Task to complete:
Write out every one of the rows below word for word, leaving nothing out.
*** Dataset ***
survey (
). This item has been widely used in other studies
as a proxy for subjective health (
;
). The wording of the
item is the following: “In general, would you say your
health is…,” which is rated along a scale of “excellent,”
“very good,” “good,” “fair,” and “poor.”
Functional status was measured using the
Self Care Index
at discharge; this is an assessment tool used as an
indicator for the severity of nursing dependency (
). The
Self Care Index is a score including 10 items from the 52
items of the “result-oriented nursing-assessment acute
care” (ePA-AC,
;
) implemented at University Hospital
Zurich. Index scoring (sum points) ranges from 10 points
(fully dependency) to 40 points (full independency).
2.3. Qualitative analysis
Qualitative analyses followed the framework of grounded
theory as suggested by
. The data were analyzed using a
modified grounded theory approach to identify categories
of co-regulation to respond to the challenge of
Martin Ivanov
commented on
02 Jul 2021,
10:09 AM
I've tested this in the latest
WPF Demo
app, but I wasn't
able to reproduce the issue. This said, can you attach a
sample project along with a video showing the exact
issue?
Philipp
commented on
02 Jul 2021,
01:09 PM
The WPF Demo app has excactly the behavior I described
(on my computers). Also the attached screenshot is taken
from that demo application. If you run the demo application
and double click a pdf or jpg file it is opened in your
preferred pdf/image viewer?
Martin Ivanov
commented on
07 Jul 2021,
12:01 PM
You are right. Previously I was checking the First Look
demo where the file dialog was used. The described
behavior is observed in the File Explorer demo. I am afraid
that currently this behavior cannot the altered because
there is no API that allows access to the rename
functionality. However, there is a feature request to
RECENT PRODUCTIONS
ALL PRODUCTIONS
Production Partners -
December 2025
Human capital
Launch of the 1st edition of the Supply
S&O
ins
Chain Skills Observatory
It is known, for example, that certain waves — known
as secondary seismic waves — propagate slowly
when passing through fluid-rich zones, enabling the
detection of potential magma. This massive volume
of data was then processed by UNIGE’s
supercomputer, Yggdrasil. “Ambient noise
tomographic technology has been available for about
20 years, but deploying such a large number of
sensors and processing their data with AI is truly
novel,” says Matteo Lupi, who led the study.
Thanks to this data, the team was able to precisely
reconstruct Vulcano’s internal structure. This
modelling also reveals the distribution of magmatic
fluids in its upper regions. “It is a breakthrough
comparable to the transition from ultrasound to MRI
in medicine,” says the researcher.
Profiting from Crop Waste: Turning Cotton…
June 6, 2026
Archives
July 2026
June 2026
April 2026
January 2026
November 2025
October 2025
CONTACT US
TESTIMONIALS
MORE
*** End of Dataset ***
Answer area:
survey (
). This item has been widely used in other studies
as a proxy for subjective health (
;
). The wording of the
item is the following: “In general, would you say your
health is…,” which is rated along a scale of “excellent,”
“very good,” “good,” “fair,” and “poor.”
Functional status was measured using the
Self Care Index
at discharge; this is an assessment tool used as an
indicator for the severity of nursing dependency (
). The
Self Care Index is a score including 10 items from the 52
items of the “result-oriented nursing-assessment acute
care” (ePA-AC,
;
) implemented at University Hospital
Zurich. Index scoring (sum points) ranges from 10 points
(fully dependency) to 40 points (full independency).
2.3. Qualitative analysis
Qualitative analyses followed the framework of grounded
theory as suggested by
. The data were analyzed using a
modified grounded theory approach to identify categories
of co-regulation to respond to the challenge of
Martin Ivanov
commented on
02 Jul 2021,
10:09 AM
I've tested this in the latest
WPF Demo
app, but I wasn't
able to reproduce the issue. This said, can you attach a
sample project along with a video showing the exact
issue?
Philipp
commented on
02 Jul 2021,
01:09 PM
The WPF Demo app has excactly the behavior I described
(on my computers). Also the attached screenshot is taken
from that demo application. If you run the demo application
and double click a pdf or jpg file it is opened in your
preferred pdf/image viewer?
Martin Ivanov
commented on
07 Jul 2021,
12:01 PM
You are right. Previously I was checking the First Look
demo where the file dialog was used. The described
behavior is observed in the File Explorer demo. I am afraid
that currently this behavior cannot the altered because
there is no API that allows access to the rename
functionality. However, there is a feature request to
RECENT PRODUCTIONS
ALL PRODUCTIONS
Production Partners -
December 2025
Human capital
Launch of the 1st edition of the Supply
S&O
ins
Chain Skills Observatory
It is known, for example, that certain waves — known
as secondary seismic waves — propagate slowly
when passing through fluid-rich zones, enabling the
detection of potential magma. This massive volume
of data was then processed by UNIGE’s
supercomputer, Yggdrasil. “Ambient noise
tomographic technology has been available for about
20 years, but deploying such a large number of
sensors and processing their data with AI is truly
novel,” says Matteo Lupi, who led the study.
Thanks to this data, the team was able to precisely
reconstruct Vulcano’s internal structure. This
modelling also reveals the distribution of magmatic
fluids in its upper regions. “It is a breakthrough
comparable to the transition from ultrasound to MRI
in medicine,” says the researcher.
Profiting from Crop Waste: Turning Cotton…
June 6, 2026
Archives
July 2026
June 2026
April 2026
January 2026
November 2025
October 2025
CONTACT US
TESTIMONIALS
MORE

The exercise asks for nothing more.